Exercise instructions
The required output is the stretch from the line containing "SEO SERVICES" through the line containing "Second Best" in the records below, unaltered and with no pictures.

Records provided Start Marker

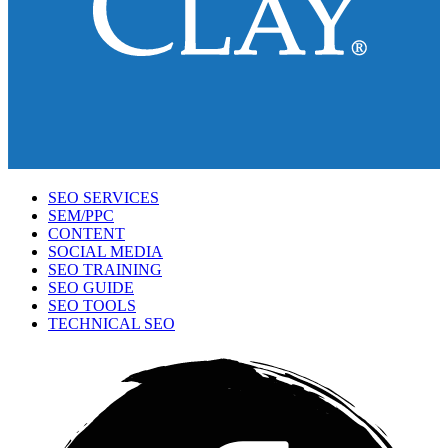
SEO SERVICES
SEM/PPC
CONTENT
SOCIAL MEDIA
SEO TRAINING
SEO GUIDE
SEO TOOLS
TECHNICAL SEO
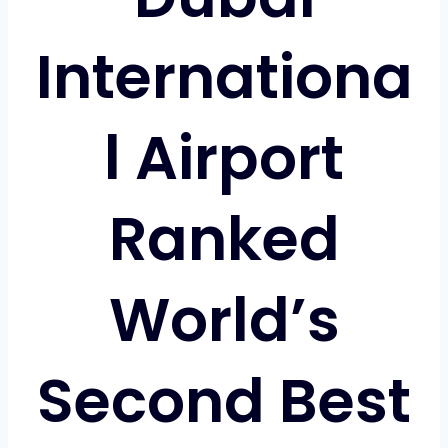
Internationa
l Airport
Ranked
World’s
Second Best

Records provided End Marker
Records provided Start Marker

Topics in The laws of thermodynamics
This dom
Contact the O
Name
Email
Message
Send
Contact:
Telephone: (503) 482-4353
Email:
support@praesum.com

Records provided End Marker
Records provided Start Marker

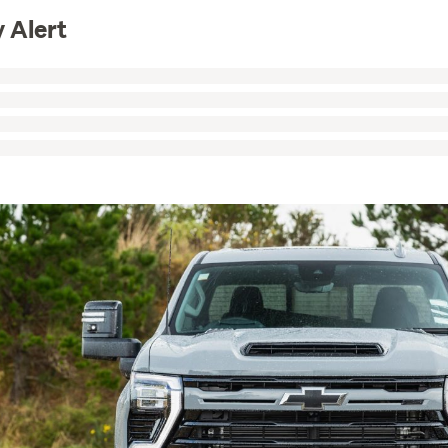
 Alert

Records provided End Marker

Solved problem
SEO SERVICES
SEM/PPC
CONTENT
SOCIAL MEDIA
SEO TRAINING
SEO GUIDE
SEO TOOLS
TECHNICAL SEO
Internationa
l Airport
Ranked
World’s
Second Best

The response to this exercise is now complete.